A few weeks ago, I put a shout out for anyone interested in teaching me how to make authentic perogies from scratch. I had responses from two friends and fellow foodies. Megan (aka The Gluten Free Vegan) practically grew up in her friend’s Polish home and is well-versed in the art of homemade “pierogi”. Leanne (guest author for The Gourmet Housewife), has the last name Trofimenkoff, which as you can imagine, puts her into the front-running for Russian “varenyky”-making skills.
So we chatted, and set up a date, and I promised to provide the ingredients and the wine if they would provide the skills. Leanne got in contact with her Mom to get the secret family recipe, and the stage was set!
What were some of the highlights of the day?
Megan was a little confused at first as to whether we were making Chinese dumplings or perogies. After Leanne refreshed her on the technique, she tried to fix the first one she made, but it ended up looking more like a stegosaurus than a perogy! (The rest of hers were fabulous, it’s just fun to rib her a bit.)
P.S. Forgive the blurry photo – I was laughing so hard, the camera kept shaking:
We agreed after the fact that it would have been easier to make the mashed potato/filling ahead of time, as it added a few hours onto the total. But hey, it was a perfect excuse to have a glass of wine while we waited for it to cool.

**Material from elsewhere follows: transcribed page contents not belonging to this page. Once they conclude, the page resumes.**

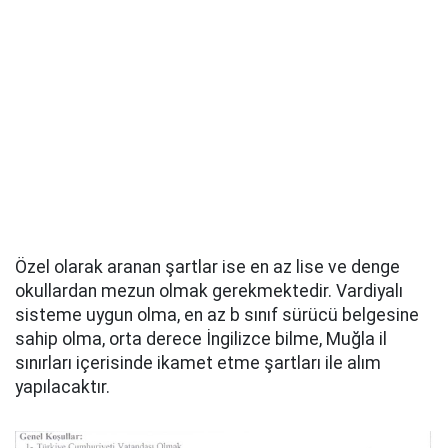
Özel olarak aranan şartlar ise en az lise ve denge
okullardan mezun olmak gerekmektedir. Vardiyalı
sisteme uygun olma, en az b sınıf sürücü belgesine
sahip olma, orta derece İngilizce bilme, Muğla il
sınırları içerisinde ikamet etme şartları ile alım
yapılacaktır.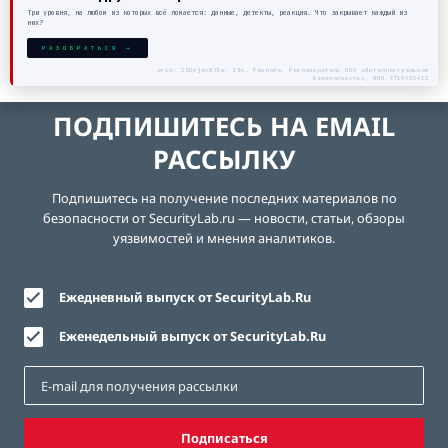
Три уровня, на любом из которых всё ломается: данные, детекты, реакция. Что закрывает каждый из
них?
РАЗОБРАТЬСЯ →
erid: 2SDnjecN7Gw. 18+. Реклама. Рекламодатель ООО «Интеллектуальная
безопасность», ИНН 7719435412
ПОДПИШИТЕСЬ НА EMAIL
РАССЫЛКУ
Подпишитесь на получение последних материалов по
безопасности от SecurityLab.ru — новости, статьи, обзоры
уязвимостей и мнения аналитиков.
Ежедневный выпуск от SecurityLab.Ru
Еженедельный выпуск от SecurityLab.Ru
Подписаться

Leanne demonstrated that you have to put a lot of “oomph” into cutting the dough.
We may or may not have cheated on one aspect of the perogy-making. That remains up for debate though. Some would call us genius. Where did we cheat? You’ll never know…we swore to take the secret to our graves.
We discovered that we pretty much make the best perogies ever:
But the best highlight of the day? Cooking with fellow foodies who love it as much as I do!
Yield: 5 dozen
- 5 lbs potatoes, peeled and cubed
- 1 large onion, chopped
- ½ cup butter
- salt & pepper
- 4 cups flour
- 1 tsp salt
- ½ cup butter
- 2 beaten eggs
- 2 cups milk
- Boil potatoes until fork tender. Drain.
- Sauté onions in butter until soft and translucent.
- Add butter and onions to potatoes along with milk, salt and pepper (and extra butter if needed!). Whip until smooth.
- Rub flour, salt and butter together until crumbly.
- Add eggs and enough milk to moisten the dough. The dough should resemble homemade pasta dough - soft, but slightly firm.
- Knead dough well for a few minutes. Place in a floured bowl, cover, and let rest for 30 minutes.
- On a floured surface, roll dough out and cut into circles.